This is the story of a young girl who survived—and thrived—due to her mother’s enormous determination to make her well and the information she learned from the What To Do About Your Brain-Injured Child book and course.
Alejandra Perez Ricart suffered a difficult birth on March 8, 1991. Although her mother had given birth by Cesarean section four years earlier, it was decided that this baby could be born normally. The pregnancy was uneventful, but during labor the mother’s uterus could not withstand the stress and it split. When the baby was extracted vaginally twelve minutes later, Mrs. Ricart was told that the baby was dead.
Fifteen minutes following the birth, the baby cried. Incredibly, newborn Alejandra had survived. She began to have seizures and suffered a hemorrhage in the cerebellum. She was given medication, but instead of 10 milligrams she was mistakenly given 100 milligrams.
Following this serious error, Alejandra slept for ten days. Her parents were uncertain whether she was not moving due to brain injury or due to the medication. When she awoke, she could not move her right side, could not suck, and had no vision. After five or six days, the baby began to suck but was fed through a tube.
At the age of twenty days, Alejandra went home from the hospital. Her mother knew that her young baby had problems and began to look for help while the baby was given many tests. During this period the baby moved her right side.
Mrs. Ricart obtained an yet unpublished copy of What To Do About Your Brain-Injured Child in Spanish. She had a friend who had gone to The Institutes and who later helped the Ricart family with patterning.
When Alejandra was three months old, her mother initiated a home program based on information learned in the book. She wished to take the video course, but could not due to the baby’s young age.
However, a year later Mrs. Ricart was able to take the course. During that week she learned how to evaluate her daughter. She discovered that her daughter’s midbrain levels were all perfect but that there were some functional ratings at Level IV. Her mobility was the lowest; physicians had diagnosed Alejandra as a spastic athetoid.
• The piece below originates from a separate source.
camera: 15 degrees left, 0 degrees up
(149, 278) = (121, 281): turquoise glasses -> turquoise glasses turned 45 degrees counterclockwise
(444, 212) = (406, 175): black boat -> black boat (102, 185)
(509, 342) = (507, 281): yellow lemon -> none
From this point onward, Mrs. Ricart began to work nonstop at giving her daughter the best program possible. Although she wished to add masking, Alejandra’s neurologist would not approve that program for the young girl.
For the next few years Alejandra’s program was designed and carried out entirely by her parents, based on information from the book and the course. In May 1997, when Alejandra was six years old, she was running a kilometer a day and two kilometers twice a week, and she was swimming three times a week. She had passed the exam to attend the German School in Mexico City, where she did very well.
In May 1997, Mrs. Ricart told The Institutes staff visiting Mexico City that Alejandra can read anything and can write and understand perfectly. She notes that Alejandra also has a great memory.
Well aware of the power of The Institutes programs, Mrs. Ricart has sent many families to the course. Even Alejandra’s neurologist has begun to believe in the program.
Despite her daughter’s success, Mrs. Ricart plans to continue the program until she is sure that all the little details of Alejandra’s neurological health have been corrected. When she is perfectly well—and probably better—the Ricarts will know that together they have written a completely different ending to young Alejandra’s life.